A group of University of Minnesota students detained a man who broke into their Dinkytown apartment early Sunday.
Conor Murphy, a business and marketing education major, received a call from a roommate at 2 a.m. telling him it sounded like someone was in Murphy’s room, even though the door was locked, and the window was closed.
Murphy, who was at a friend’s house in the Southeast Como neighborhood, asked the roommate to go outside and around the building into the alley to look through his window and check who was in his room.
Once his roommates walked into the alleyway, they found a barefoot man standing outside of Murphy’s window, Murphy said.
Murphy later found his room “completely trashed,” with clothes scattered everywhere. But he said none of his valuables were damaged or stolen.

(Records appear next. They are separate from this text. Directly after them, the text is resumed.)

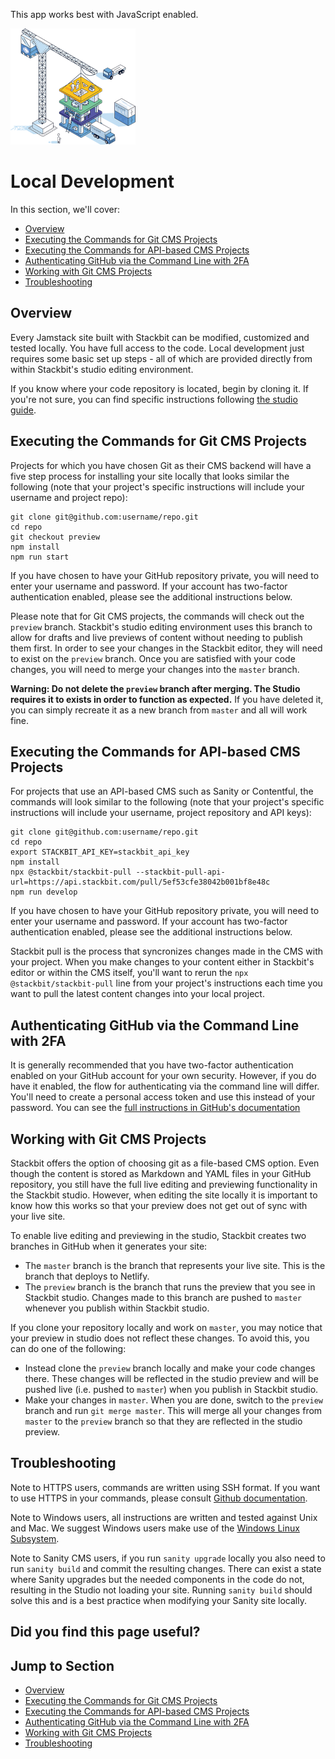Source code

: This app works best with JavaScript enabled.



























![Stackbit](/docs/images/stackbit-crane-sm.png)

Local Development
=================

In this section, we'll cover:

-   [Overview](#overview)
-   [Executing the Commands for Git CMS Projects](#executing_the_commands_for_git_cms_projects)
-   [Executing the Commands for API-based CMS Projects](#executing_the_commands_for_api_based_cms_projects)
-   [Authenticating GitHub via the Command Line with 2FA](#authenticating_github_via_the_command_line_with_2fa)
-   [Working with Git CMS Projects](#working_with_git_cms_projects)
-   [Troubleshooting](#troubleshooting)

<a href="#overview" class="hash-link"><span class="icon-copy"></span></a>Overview
---------------------------------------------------------------------------------

Every Jamstack site built with Stackbit can be modified, customized and tested locally. You have full access to the code. Local development just requires some basic set up steps - all of which are provided directly from within Stackbit's studio editing environment.

If you know where your code repository is located, begin by cloning it. If you're not sure, you can find specific instructions following [the studio guide](/docs/studio-guides/accessing-code).

<a href="#executing_the_commands_for_git_cms_projects" class="hash-link"><span class="icon-copy"></span></a>Executing the Commands for Git CMS Projects
-------------------------------------------------------------------------------------------------------------------------------------------------------

Projects for which you have chosen Git as their CMS backend will have a five step process for installing your site locally that looks similar the following (note that your project's specific instructions will include your username and project repo):

    git clone git@github.com:username/repo.git
    cd repo
    git checkout preview
    npm install
    npm run start

If you have chosen to have your GitHub repository private, you will need to enter your username and password. If your account has two-factor authentication enabled, please see the additional instructions below.

Please note that for Git CMS projects, the commands will check out the `preview` branch. Stackbit's studio editing environment uses this branch to allow for drafts and live previews of content without needing to publish them first. In order to see your changes in the Stackbit editor, they will need to exist on the `preview` branch. Once you are satisfied with your code changes, you will need to merge your changes into the `master` branch.

**Warning: Do not delete the `preview` branch after merging. The Studio requires it to exists in order to function as expected.** If you have deleted it, you can simply recreate it as a new branch from `master` and all will work fine.

<a href="#executing_the_commands_for_api_based_cms_projects" class="hash-link"><span class="icon-copy"></span></a>Executing the Commands for API-based CMS Projects
-------------------------------------------------------------------------------------------------------------------------------------------------------------------

For projects that use an API-based CMS such as Sanity or Contentful, the commands will look similar to the following (note that your project's specific instructions will include your username, project repository and API keys):

    git clone git@github.com:username/repo.git
    cd repo
    export STACKBIT_API_KEY=stackbit_api_key
    npm install
    npx @stackbit/stackbit-pull --stackbit-pull-api-url=https://api.stackbit.com/pull/5ef53cfe38042b001bf8e48c
    npm run develop

If you have chosen to have your GitHub repository private, you will need to enter your username and password. If your account has two-factor authentication enabled, please see the additional instructions below.

Stackbit pull is the process that syncronizes changes made in the CMS with your project. When you make changes to your content either in Stackbit's editor or within the CMS itself, you'll want to rerun the `npx @stackbit/stackbit-pull` line from your project's instructions each time you want to pull the latest content changes into your local project.

<a href="#authenticating_github_via_the_command_line_with_2fa" class="hash-link"><span class="icon-copy"></span></a>Authenticating GitHub via the Command Line with 2FA
-----------------------------------------------------------------------------------------------------------------------------------------------------------------------

It is generally recommended that you have two-factor authentication enabled on your GitHub account for your own security. However, if you do have it enabled, the flow for authenticating via the command line will differ. You'll need to create a personal access token and use this instead of your password. You can see the [full instructions in GitHub's documentation](https://docs.github.com/en/github/authenticating-to-github/creating-a-personal-access-token)

<a href="#working_with_git_cms_projects" class="hash-link"><span class="icon-copy"></span></a>Working with Git CMS Projects
---------------------------------------------------------------------------------------------------------------------------

Stackbit offers the option of choosing git as a file-based CMS option. Even though the content is stored as Markdown and YAML files in your GitHub repository, you still have the full live editing and previewing functionality in the Stackbit studio. However, when editing the site locally it is important to know how this works so that your preview does not get out of sync with your live site.

To enable live editing and previewing in the studio, Stackbit creates two branches in GitHub when it generates your site:

-   The `master` branch is the branch that represents your live site. This is the branch that deploys to Netlify.
-   The `preview` branch is the branch that runs the preview that you see in Stackbit studio. Changes made to this branch are pushed to `master` whenever you publish within Stackbit studio.

If you clone your repository locally and work on `master`, you may notice that your preview in studio does not reflect these changes. To avoid this, you can do one of the following:

-   Instead clone the `preview` branch locally and make your code changes there. These changes will be reflected in the studio preview and will be pushed live (i.e. pushed to `master`) when you publish in Stackbit studio.
-   Make your changes in `master`. When you are done, switch to the `preview` branch and run `git merge master`. This will merge all your changes from `master` to the `preview` branch so that they are reflected in the studio preview.

<a href="#troubleshooting" class="hash-link"><span class="icon-copy"></span></a>Troubleshooting
-----------------------------------------------------------------------------------------------

Note to HTTPS users, commands are written using SSH format. If you want to use HTTPS in your commands, please consult [Github documentation](https://docs.github.com/en/free-pro-team@latest/github/creating-cloning-and-archiving-repositories/cloning-a-repository).

Note to Windows users, all instructions are written and tested against Unix and Mac. We suggest Windows users make use of the [Windows Linux Subsystem](https://docs.microsoft.com/en-us/windows/wsl/install-win10).

Note to Sanity CMS users, if you run `sanity upgrade` locally you also need to run `sanity build` and commit the resulting changes. There can exist a state where Sanity upgrades but the needed components in the code do not, resulting in the Studio not loading your site. Running `sanity build` should solve this and is a best practice when modifying your Sanity site locally.

Did you find this page useful?
------------------------------





Jump to Section
---------------

-   [Overview](#overview)
-   [Executing the Commands for Git CMS Projects](#executing_the_commands_for_git_cms_projects)
-   [Executing the Commands for API-based CMS Projects](#executing_the_commands_for_api_based_cms_projects)
-   [Authenticating GitHub via the Command Line with 2FA](#authenticating_github_via_the_command_line_with_2fa)
-   [Working with Git CMS Projects](#working_with_git_cms_projects)
-   [Troubleshooting](#troubleshooting)












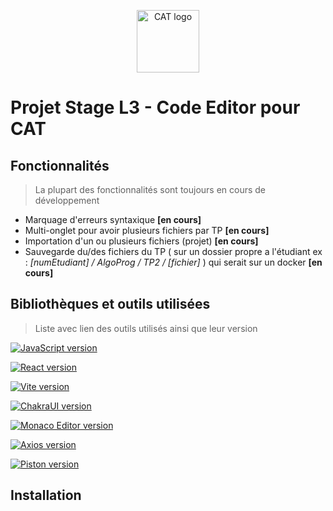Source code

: <p align="center">
  <a href="https://www.cat.savoircoder.fr/accueil/" target="_blank" rel="noopener noreferrer">
    <img width="100" src="https://www.cat.savoircoder.fr/static/moulinette/img/logo/home_logo.png" alt="CAT logo">
  </a>
</p>

# Projet Stage L3 - Code Editor pour CAT

<!------------------------------------------------------------------------------------------------------------------------------------------>
## Fonctionnalités
<!------------------------------------------------------------------------------------------------------------------------------------------>

> La plupart des fonctionnalités sont toujours en cours de développement

- Marquage d'erreurs syntaxique **\[en cours]**
- Multi-onglet pour avoir plusieurs fichiers par TP **\[en cours]**
- Importation d'un ou plusieurs fichiers (projet) **\[en cours]**
- Sauvegarde du/des fichiers du TP ( sur un dossier propre a l'étudiant ex : *\[numEtudiant] / AlgoProg / TP2 / \[fichier]* ) qui serait sur un docker **\[en cours]**

<!------------------------------------------------------------------------------------------------------------------------------------------>
## Bibliothèques et outils utilisées
<!------------------------------------------------------------------------------------------------------------------------------------------>
> Liste avec lien des outils utilisés ainsi que leur version



[![JavaScript version][JavaScript-badge]][JavaScript-url]

[![React version][React-badge]][React-url]

[![Vite version][Vite-badge]][Vite-url]

[![ChakraUI version][Chakra-badge]][Chakra-url]

[![Monaco Editor version][MonacoEditor-badge]][MonacoEditor-url]

[![Axios version][Axios-badge]][Axios-url]

[![Piston version][Piston-badge]][Piston-url]

<!--
|    Outil           |    Version                                                                                                                              |
|--------------------|:----------------------------------------------------------------------------------------------------------------------------------------|
|    Vite JS         |    [![Vite version](https://img.shields.io/badge/v5.2.11-blue?logo=vite&labelColor=grey)](https://vitejs.fr/)                           |
|    Chakra UI       |    [![Chakra version](https://img.shields.io/badge/v2.8.2-blue?logo=chakraui&labelColor=grey)](https://v2.chakra-ui.com/docs/components)|
|    Monaco Editor   |    [![MonacoEditor version](https://img.shields.io/badge/v0.48.0-blue)](https://microsoft.github.io/monaco-editor/docs.html)            |
|    Axios           |    [![Axios version](https://img.shields.io/badge/v1.6.8-blue?logo=axios&labelColor=grey)](https://axios-http.com/fr/docs/intro)        |
|    Piston          |    [![Piston version](https://img.shields.io/badge/x-blue)](https://piston.readthedocs.io/en/latest/)                                   |
-->

<!------------------------------------------------------------------------------------------------------------------------------------------>
## Installation
<!------------------------------------------------------------------------------------------------------------------------------------------>
> 



<!--              --Variables--              -->

[JavaScript-badge]: https://img.shields.io/badge/JavaScript-%23F7DF1E?style=for-the-badge&logo=javascript&labelColor=grey
[JavaScript-url]: https://developer.mozilla.org/fr/docs/Web/JavaScript

[React-badge]: https://img.shields.io/badge/React%20v18.3.1-%2361DAFB?style=for-the-badge&logo=react&labelColor=grey
[React-url]: https://fr.legacy.reactjs.org/

[Vite-badge]: https://img.shields.io/badge/Vite%20v1.6.8-%23646CFF?style=for-the-badge&logo=vite&labelColor=grey
[Vite-url]: https://vitejs.fr/

[Chakra-badge]: https://img.shields.io/badge/Chakra%20v2.8.2-%23319795?style=for-the-badge&logo=chakraui&labelColor=grey
[Chakra-url]: https://v2.chakra-ui.com/docs/components

[MonacoEditor-badge]: https://img.shields.io/badge/Monaco%20Editor%20v0.48.0-%23007ACC?style=for-the-badge&logo=visualstudiocode&logoColor=%23007ACC&labelColor=grey
[MonacoEditor-url]: https://microsoft.github.io/monaco-editor/docs.html

[Axios-badge]: https://img.shields.io/badge/Axios%20v1.6.8-%235A29E4?style=for-the-badge&logo=axios&logoColor=%235A29E4&labelColor=grey
[Axios-url]: https://axios-http.com/fr/docs/intro

[Piston-badge]: https://img.shields.io/badge/Piston-rgb(67%2C126%2C180)?style=for-the-badge&labelColor=black
[Piston-url]: https://piston.readthedocs.io/en/latest/

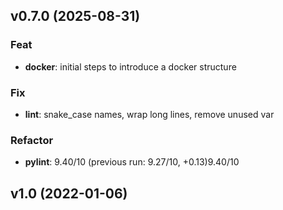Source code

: ## v0.7.0 (2025-08-31)

### Feat

- **docker**: initial steps to introduce a docker structure

### Fix

- **lint**: snake_case names, wrap long lines, remove unused var

### Refactor

- **pylint**: 9.40/10 (previous run: 9.27/10, +0.13)9.40/10

## v1.0 (2022-01-06)
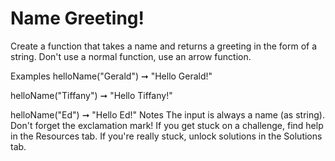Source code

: # Name Greeting!

Create a function that takes a name and returns a greeting in the form of a string. Don't use a normal function, use an arrow function.

Examples
helloName("Gerald") ➞ "Hello Gerald!"

helloName("Tiffany") ➞ "Hello Tiffany!"

helloName("Ed") ➞ "Hello Ed!"
Notes
The input is always a name (as string).
Don't forget the exclamation mark!
If you get stuck on a challenge, find help in the Resources tab.
If you're really stuck, unlock solutions in the Solutions tab.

Murphy’s roommates took the man back inside and kept him there until Murphy got back home.
When Murphy arrived back to the apartment, the man was sitting on their couch and was “pretty cooperative for the most part.” Murphy said his roommate was able to calm the man down.
He said the man could barely talk, slurred most of his words and “acted the way a drunk person would.”
After detaining him for a half hour and mulling over their options, Murphy and his roommates decided to call the police, who arrived 10 minutes later and arrested the man.
Minneapolis police booked the man at Hennepin County Jail for burglary of a dwelling, according to the police report.
Police don’t encourage people to try to detaining somebody, because “anytime you confront somebody, it can be dangerous,” Minneapolis police crime prevention specialist Nick Juarez said.
“You don’t know if he has a weapon. You don’t know what state of mind he’s in. You don’t know if he’s under the influence of any chemicals.”
Juarez recommends that students immediately call 911 and try to give the best description possible if their house is being burglarized so police can try to find them at the scene.
Two U students’ mopeds stolen last week
A University student was reporting a moped theft to the University police when he found out the same thing happened to a friend.
Tyler Lowenstein said he noticed his moped was missing last Wednesday morning after parking on the street in front of Sanford Hall the night before. He noticed that his friend’s moped, usually parked next to his, was also missing.
Lowenstein said he originally thought his moped had been towed. After realizing it wasn’t at the impound lot, he filed a police report for a motor vehicle theft at the University police station.
But while Lowenstein spoke to the officer about the incident, the officer received a call from Lowenstein’s friend, Jack Hamburg, reporting the theft of his moped.
Although University police see bicycle and automobile thefts more often than moped thefts, those thefts go up during the warmer seasons, University police Deputy Chief Chuck Miner said.
In some cases, thieves will load mopeds into the back of a pickup truck or hotwire them and drive away, Miner said.
University police recommend students with mopeds lock one of their tires with a U-lock to deter thieves.